__Exercise input__.
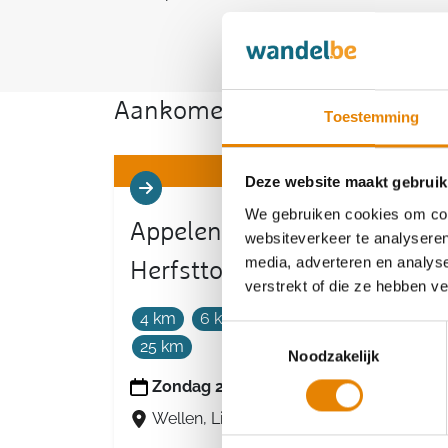
Aankomende wandeltochten v
Toestemming
Deze website maakt gebruik
We gebruiken cookies om cont
Appelen- en perentocht -
websiteverkeer te analyseren
media, adverteren en analys
Herfsttocht
verstrekt of die ze hebben v
4 km
6 km
12 km
16 km
20 km
Toestemmingsselectie
25 km
Noodzakelijk
Zondag 20 september 2026
Wellen, Limburg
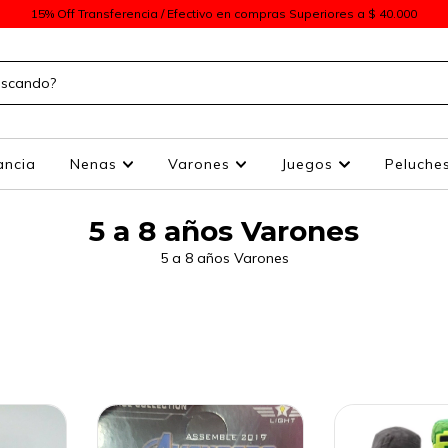
15% Off Transferencia / Efectivo en compras Superiores a $ 40.000
ancia
Nenas
Varones
Juegos
Peluche
5 a 8 años Varones
5 a 8 años Varones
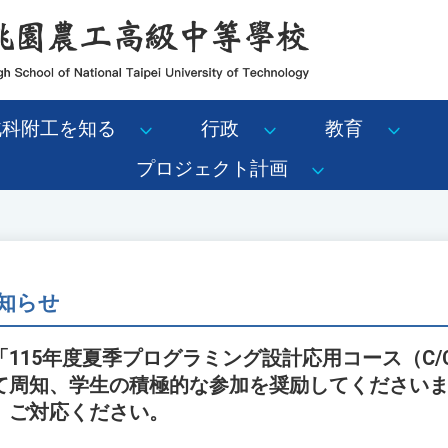
北科附工を知る
行政
教育
プロジェクト計画
知らせ
115年度夏季プログラミング設計応用コース（C/
て周知、学生の積極的な参加を奨励してください
、ご対応ください。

__Problem requirements__.
Excluding pictures, copy exactly the lines from the line containing "Zondag 20 september 2026" through the last line of the data, inclusive.

__Task result__.
Zondag 20 september 2026
Wellen, Limburg
15% Off Transferencia / Efectivo en compras Superiores a $ 40.000
ancia
Nenas
Varones
Juegos
Peluche
5 a 8 años Varones
5 a 8 años Varones
北科附工を知る
行政
教育
プロジェクト計画
知らせ
115年度夏季プログラミング設計応用コース（C/
て周知、学生の積極的な参加を奨励してください
、ご対応ください。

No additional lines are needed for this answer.